Hello again, friends. I didn’t intend to take nearly two weeks off from blogging, but the days got away from me, and I think I needed the break. After posting my last weekend post of 2013 I toyed with the idea of quitting blogging altogether, but Matt quickly talked me out of it, which is somewhat surprising considering he’s the one who suffers most while I take photos that delay his enjoyment of a hot meal. I think I need more variety in posting and fewer arbitrary deadlines because when a hobby becomes a chore, it’s no longer a hobby. Furthering my temporary disinterest in blogging was the fact that my nice camera, after being away for repair for the second time in less than a year, broke yet again with the first picture I took after its latest fix. Off it went for another several days, and I was stuck with just my phone as a camera. It was liberating at first, but when you see the difference in photo quality below, it’s pretty clear (I hope) which photos are from my phone and which are from my camera, and mediocre photos make the whole process less fun. So, after delaying learning how to use all of the features on my camera for the last year, I am forcing myself to shoot only in manual. Maybe learning more about it is the key to it not malfunctioning every six months.
And now to catch up (see, I’m too much of an over-sharer to quit blogging). Life has been busy. First there was New Year’s Eve, which we celebrated at a friend’s house with law school friends and a crowd of Brazilians. New Year’s Day was spent at home, cooking, watching football, and eating so many homemade pretzels with cheese dip that we skipped the big dinner that we’d planned. My mom was in town for another round of wedding dress shopping (a decision has been made!). We introduced her to Everest on Grand before spending the next few days eating a crazy amount of leftovers, we made falafel, and then one of us took off for Hawaii (not me). We did our first wedding registry and then celebrated a good friend’s birthday with too much vodka (me). Then it got really, really cold for the better part of a week, and I now know what an air temperature of -22 feels like, although I could’ve done without that life experience. I learned that fleece-lined tights are one of the best inventions, and one of the best times to rid your freezer of leftovers is when it’s too cold outside make a stop at the grocery store on your way home from work. It finally (finally) warmed up, and I’ve stocked up on groceries, enjoyed a couple of nice, single-layer-of-clothing runs and resumed a full schedule of activities in the kitchen. It’s been good, and it’s been exhausting.
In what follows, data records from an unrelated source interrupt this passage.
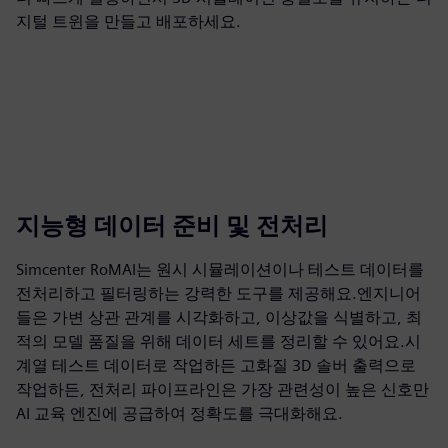
지털 트윈을 만들고 배포하세요.
지능형 데이터 준비 및 전처리
Simcenter RoMAI는 원시 시뮬레이션이나 테스트 데이터를
전처리하고 필터링하는 강력한 도구를 제공해요.엔지니어
들은 가변 상관 관계를 시각화하고, 이상값을 식별하고, 최
적의 모델 품질을 위해 데이터 세트를 정리할 수 있어요.시
계열 테스트 데이터로 작업하든 고화질 3D 솔버 출력으로
작업하든, 전처리 파이프라인은 가장 관련성이 높은 신호만
AI 교육 엔진에 공급하여 정확도를 극대화해요.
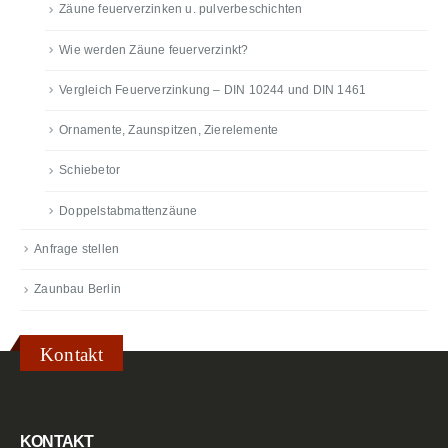
Zäune feuerverzinken u. pulverbeschichten
Wie werden Zäune feuerverzinkt?
Vergleich Feuerverzinkung – DIN 10244 und DIN 1461
Ornamente, Zaunspitzen, Zierelemente
Schiebetor
Doppelstabmattenzäune
Anfrage stellen
Zaunbau Berlin
Kontakt
KONTAKT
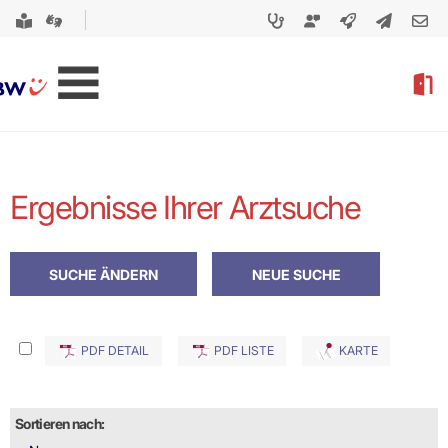
Ergebnisse Ihrer Arztsuche
PDF DETAIL
PDF LISTE
KARTE
Sortieren nach:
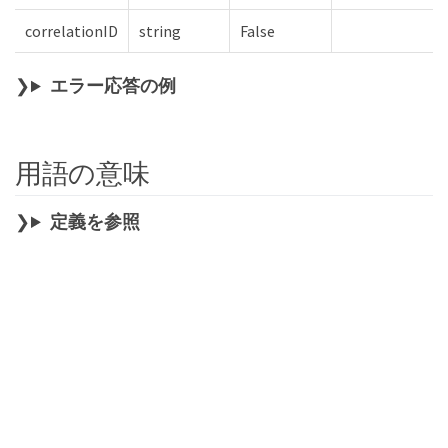
correlationID
string
False
エラー応答の例
用語の意味
定義を参照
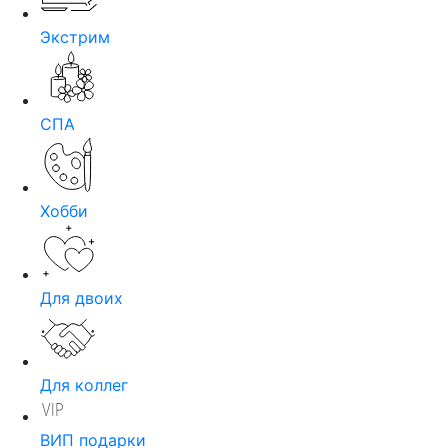
Экстрим
СПА
Хобби
Для двоих
Для коллег
ВИП подарки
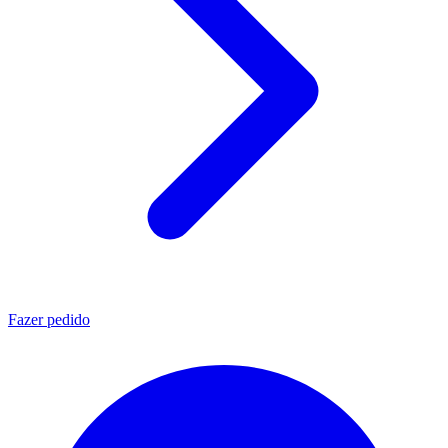
Fazer pedido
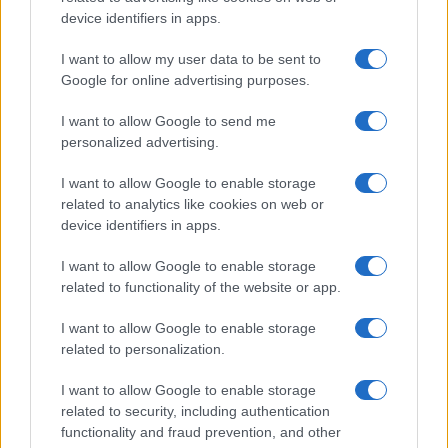
device identifiers in apps.
I want to allow my user data to be sent to
Google for online advertising purposes.
I want to allow Google to send me
personalized advertising.
I want to allow Google to enable storage
related to analytics like cookies on web or
device identifiers in apps.
I want to allow Google to enable storage
ΚΟΙΝΩΝΊΑ
related to functionality of the website or app.
Όλα τα ονόματα των υποψήφιων συνέδρων του
I want to allow Google to enable storage
ΠΑΣΟΚ στην ΠΕ Κοζάνης
related to personalization.
ΑΠΌ
E-PTOLEMEOS TEAM
11 ΜΑΡΤΊΟΥ 2026, 9:35 ΠΜ
I want to allow Google to enable storage
related to security, including authentication
ΠΕΡΙΣΣΌΤΕΡΑ
DETAILS
functionality and fraud prevention, and other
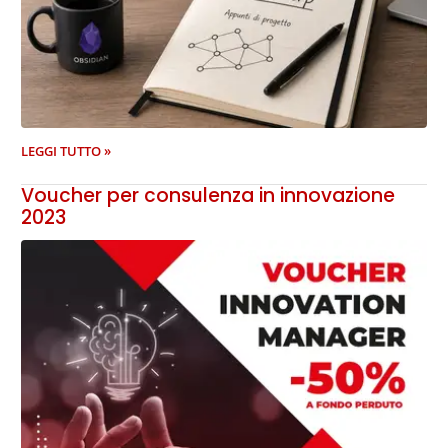
LEGGI TUTTO »
Voucher per consulenza in innovazione
2023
Our last meal of 2013 was tilapia tacos with cabbage slaw, black beans, avocado and cumin crema. My goal for 2014 is to cook more fish.
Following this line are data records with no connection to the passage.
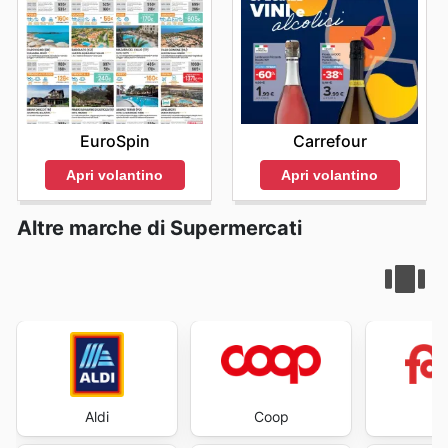
EuroSpin
Carrefour
Apri volantino
Apri volantino
Altre marche di Supermercati
Aldi
Coop
Fa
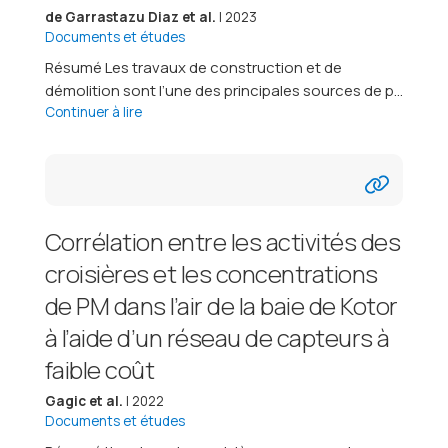
de Garrastazu Diaz et al.
| 2023
Documents et études
Résumé Les travaux de construction et de
démolition sont l’une des principales sources de p...
Continuer à lire
Corrélation entre les activités des
croisières et les concentrations
de PM dans l’air de la baie de Kotor
à l’aide d’un réseau de capteurs à
faible coût
Gagic et al.
| 2022
Documents et études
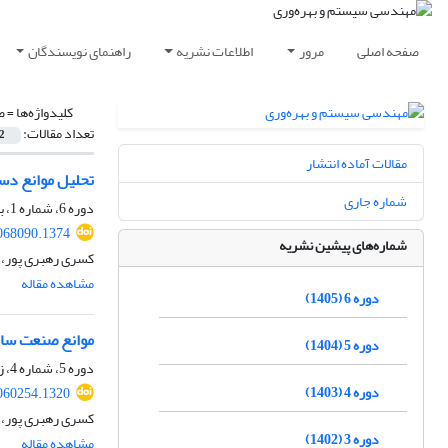
صفحه اصلی
مرور
اطلاعات نشریه
راهنمای نویسندگان
کلیدواژه‌ها =
ص
تعداد مقالات:
2
مقالات آماده انتشار
تحلیل موانع دس
شماره جاری
دوره 6، شماره 1، بهار 1405، صفحه
068090.1374
شماره‌های پیشین نشریه
کسری رهبری پور، م
مشاهده مقاله
دوره 6 (1405)
موانع صنعت سا
دوره 5 (1404)
دوره 5، شماره 4، زمستان 1404، صفحه
دوره 4 (1403)
060254.1320
کسری رهبری پور، م
دوره 3 (1402)
مشاهده مقاله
Cooking our first meal of the new year.
Chocolate chip pancakes, sausage, soft scrambled eggs
Rye pretzels that we made quick work of with some thrown-together cheese sauce
It was as good as I’d remembered, and we were able to share it with my mom and also my dad, who enjoyed hand-delivered leftovers from my mom in an airport somewhere the following day.
Saturday morning breakfast tacos
Traditional roast chicken with lemon, garlic and herbs is fine and all, but roast chicken with harissa is my new favorite preparation. It’s just as simple as any other basic roast chicken, and biting a piece of crispy chicken skin that has a bit of a kick from the harissa is exactly how I want to spend 2014.
Roast chicken with sweet potato and regular oven fries and a cilantro-yogurt dipping sauce
Poppy, sesame and parmesan bagels
Bagel bonding of the best kind
When I saw this recipe for Cheaters’ Duck Confit, I knew that the time had come for me to cook duck for the first time. It’s always intimidated me, but when the only ingredients in a dish are duck, salt and butter and the method is slow cooking followed by a quick sear, it seems a lot more approachable. I spotted duck leg quarters at our co-op yesterday, and a mere $13 later I was well on my way to making a very indulgent main course.
Searing the duck legs after two-and-a-half hours in the oven and draining them of the butter and fat that they cooked in
Duck with roasted potatoes and a spinach salad with fennel, grapefruit and feta. As you can imagine, duck cooked in its own fat and butter coupled with creamy roasted potatoes and a bright salad was pretty much the best Sunday dinner ever.